TASK DESCRIPTION>
Can you copy out, word for word, everything in the listing below from the line containing "A positive learning" down to the line containing "35 Norwich Drive Mulbarton, Jhb South", with both of those lines included?

DATASET EXCERPTS>
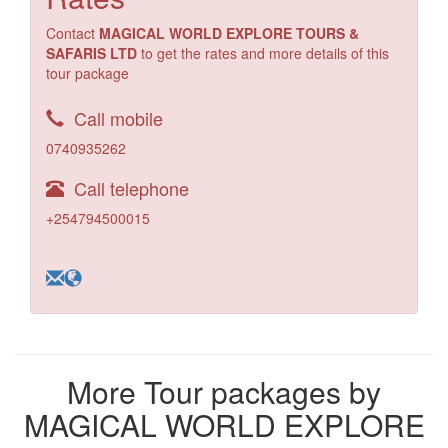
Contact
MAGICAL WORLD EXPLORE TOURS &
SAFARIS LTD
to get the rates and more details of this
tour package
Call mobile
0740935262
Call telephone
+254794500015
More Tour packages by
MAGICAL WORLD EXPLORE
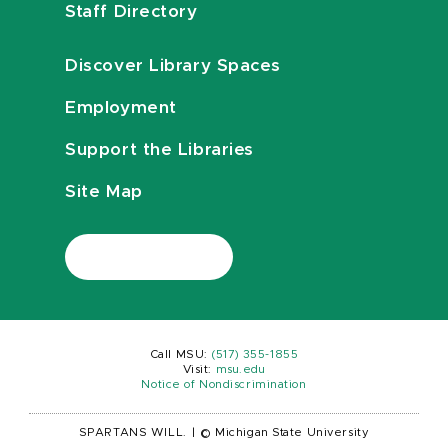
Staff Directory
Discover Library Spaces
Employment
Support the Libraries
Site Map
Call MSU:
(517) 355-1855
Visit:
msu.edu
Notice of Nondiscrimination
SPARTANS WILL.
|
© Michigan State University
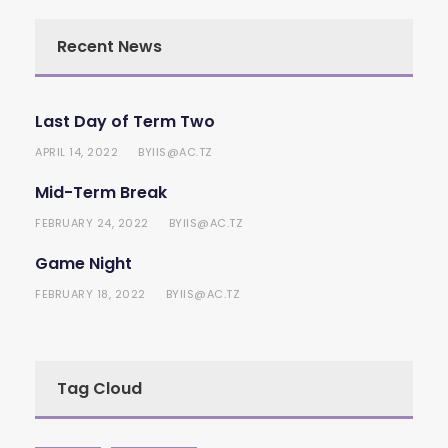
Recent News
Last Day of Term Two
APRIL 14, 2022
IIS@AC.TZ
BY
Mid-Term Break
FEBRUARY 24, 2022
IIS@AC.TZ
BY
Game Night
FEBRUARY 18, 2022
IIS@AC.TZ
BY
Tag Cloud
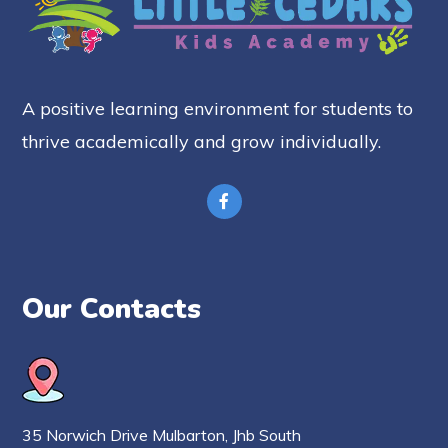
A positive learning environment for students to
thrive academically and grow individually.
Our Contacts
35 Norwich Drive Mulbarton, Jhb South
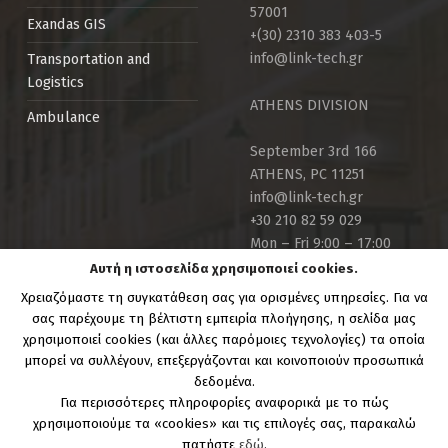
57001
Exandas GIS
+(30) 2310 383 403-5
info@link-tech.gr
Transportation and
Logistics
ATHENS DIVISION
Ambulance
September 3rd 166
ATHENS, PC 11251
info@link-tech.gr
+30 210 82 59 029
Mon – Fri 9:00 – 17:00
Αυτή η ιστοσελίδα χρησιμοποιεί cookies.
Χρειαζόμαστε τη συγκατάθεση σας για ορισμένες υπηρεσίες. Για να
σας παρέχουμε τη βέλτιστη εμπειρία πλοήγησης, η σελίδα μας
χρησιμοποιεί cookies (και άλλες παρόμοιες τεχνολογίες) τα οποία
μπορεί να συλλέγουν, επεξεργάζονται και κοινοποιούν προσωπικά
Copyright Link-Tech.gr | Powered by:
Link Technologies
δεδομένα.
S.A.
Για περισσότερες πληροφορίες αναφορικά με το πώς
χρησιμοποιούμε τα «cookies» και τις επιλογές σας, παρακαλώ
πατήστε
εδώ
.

---

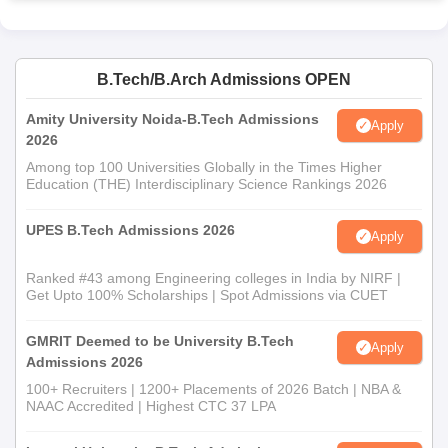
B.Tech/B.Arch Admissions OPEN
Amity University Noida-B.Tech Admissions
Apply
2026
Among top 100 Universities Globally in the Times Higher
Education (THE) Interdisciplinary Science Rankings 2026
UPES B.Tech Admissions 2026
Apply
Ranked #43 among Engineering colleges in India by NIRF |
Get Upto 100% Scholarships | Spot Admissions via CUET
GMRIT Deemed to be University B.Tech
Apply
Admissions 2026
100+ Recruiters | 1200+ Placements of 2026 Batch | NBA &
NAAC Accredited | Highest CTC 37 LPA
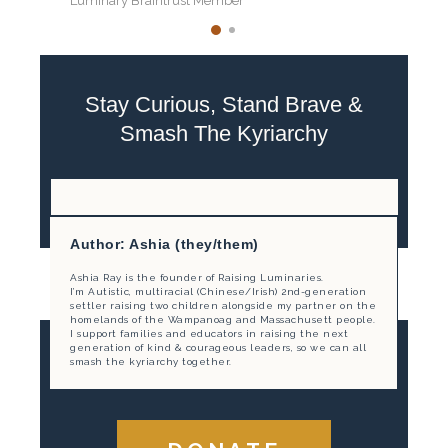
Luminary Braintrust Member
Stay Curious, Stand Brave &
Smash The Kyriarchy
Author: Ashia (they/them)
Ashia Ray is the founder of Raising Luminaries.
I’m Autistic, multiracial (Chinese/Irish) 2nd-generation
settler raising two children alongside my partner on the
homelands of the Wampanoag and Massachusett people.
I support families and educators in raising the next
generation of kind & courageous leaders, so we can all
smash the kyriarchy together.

TASK RESPONSE>
A positive learning environment for students to
thrive academically and grow individually.
Our Contacts
35 Norwich Drive Mulbarton, Jhb South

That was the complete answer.